Cada cierto tiempo surge una chispa que reaviva el debate sobre quién es el mejor futbolista de la historia: Maradona o Messi. Y está bien que así sea, porque la comparación interminable entre ambos no hace más que ahondar en su grandeza indiscutible, como un cuento sobre dos gigantes a los que nunca oculta del todo la sombra del otro. El fútbol se ha convertido en nuestro pasaporte más directo a la infancia, no hay placer adulto en este deporte que nos iguala a todos por insensatez, al que acudimos con la ilusión alimenticia de un lactante, y que de manera inevitable nos empuja a preguntarnos una y otra vez si queremos más a papá o a mamá, a Messi o a Maradona.

Uno puede tratar de hilar argumentos para defender la hegemonía del uno o del otro pero la respuesta final nunca será del todo concluyente. Nadie puede medir y clasificar de manera definitiva los espacios infinitos y el talento de ambos se encuentra, precisamente, en ese limbo utópico, inalcanzable para la industria del etiquetado que confiere cierto orden a nuestra confusa naturaleza humana. Si alguien no merece ser clasificado por un simple mecanismo esos son Maradona y Messi, tan inaccesibles al entendimiento que solo pueden ser abreviados desde un punto de vista sentimental: se puede querer más a uno que al otro, se puede incluso odiar a uno por encima del otro, pero nada más.

El último en intentarlo ha sido Zico, que no es un cualquiera en este negocio del deporte sentimental. “Detrás de Di Stéfano, Pelé, Cruyff y Maradona va Zico”, solía decir mi padre antes de la irrupción de Messi. Y Zico dice que Maradona era mejor que Messi, que jugaba peor acompañado, que soportaba marcajes y entradas inconcebibles en el fútbol moderno y, sobre todo, que poseía un mayor instinto competitivo que el azulgrana. Es su opinión y merece ser tenida muy en cuenta porque Zico también era un gigante –menor pero gigante, al fin y al cabo– y su análisis nada tiene que ver con el espectáculo callejero de algunas tertulias o los intereses de una marca de ropa, un club determinado o un lobby de intermediación. Mi padre, sin embargo, hace tiempo que no admite debate alguno y ha proclamado a Messi como el mejor futbolista que nadie haya visto nunca, diga su adorado Zico lo que diga. Incluso mi opinión, que soy su único hijo y luzco sus mismos ojos, lo trae ya sin cuidado.

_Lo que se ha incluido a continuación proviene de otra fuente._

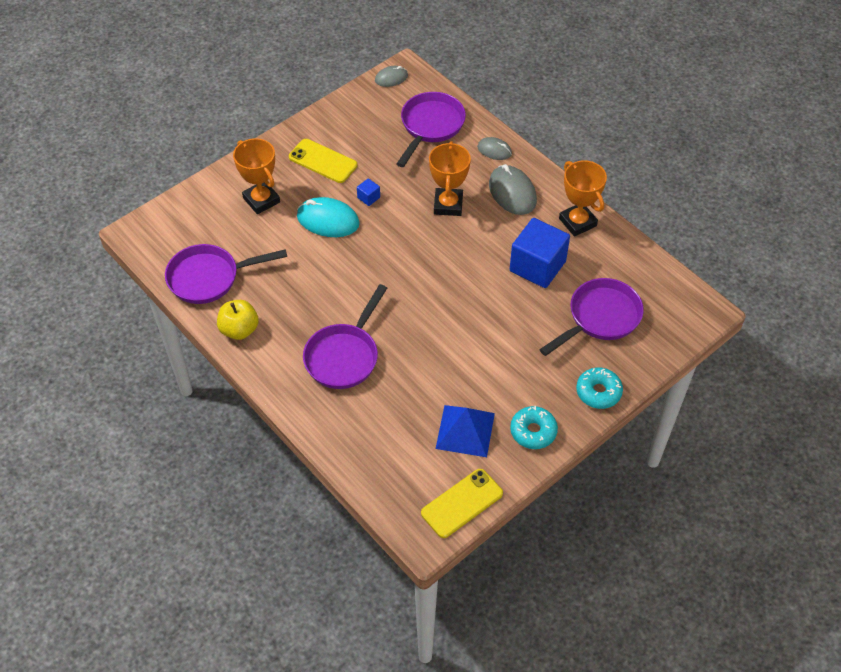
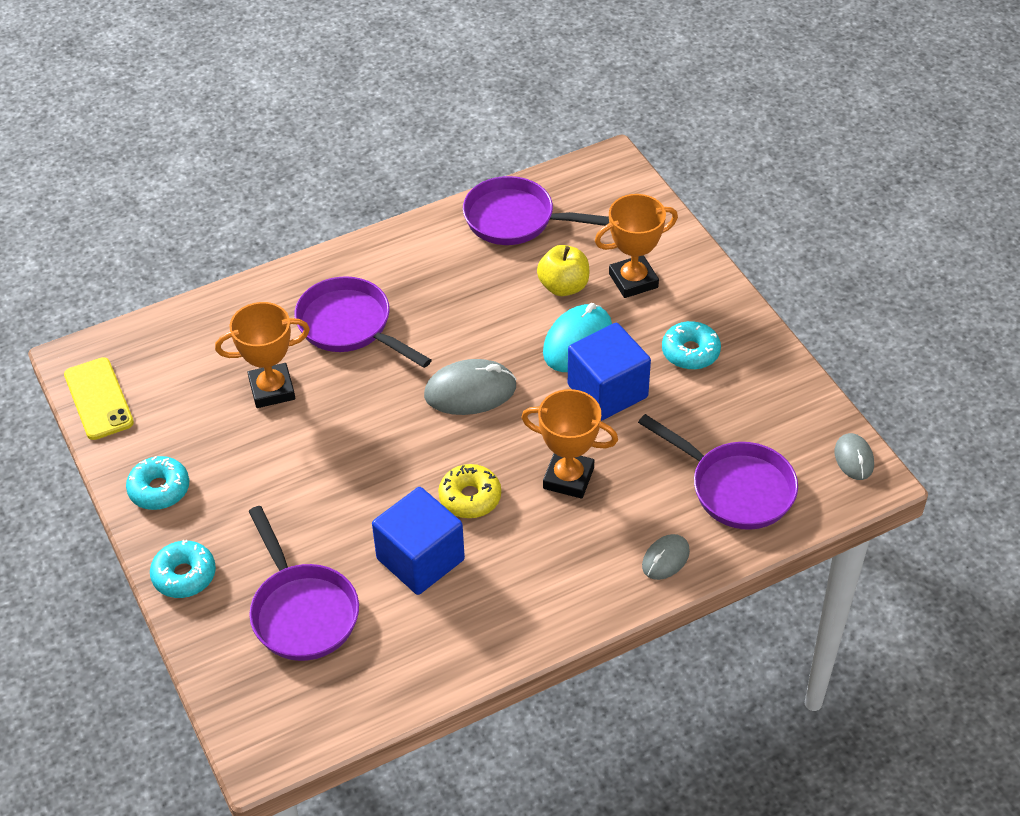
camera: 105 degrees right, 5 degrees down
(209, 278) = (516, 220): purple pan -> purple pan turned 75 degrees counterclockwise
(239, 330) = (426, 238): yellow apple -> yellow apple (563, 286)
(323, 161) = (690, 352): yellow phone -> turquoise donut
(368, 197) = (607, 391): blue cube -> blue cube, size x2.44
(465, 430) = (192, 421): blue pyramid -> none
(480, 251) = (470, 497): none -> yellow donut
(512, 192) = (571, 562): grey mouse -> grey mouse (470, 391)
(577, 222) = (487, 632): orange trophy -> orange trophy (272, 389)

Existe un elemento, sin embargo, que sí parece diferenciador entre ambos: la cronología. En cualquiera de las artes estéticas –y el fútbol lo es– la innovación aporta siempre un valor añadido a la técnica y parece difícil entender a Messi sin la influencia determinante de Maradona. Esto tampoco quiere decir gran cosa ni debería ser utilizado para decantar la balanza en favor del Pelusa, pero conviene recordarlo para no traicionar ese espíritu tan particular del fútbol que nos devuelve a los once años en cuanto comienza a rodar un balón. Porque si lo mejor que se puede decir de Messi es que sigue jugando como si fuera un niño, parece de justicia admitir que ese niño sigue queriendo jugar como si fuera Maradona.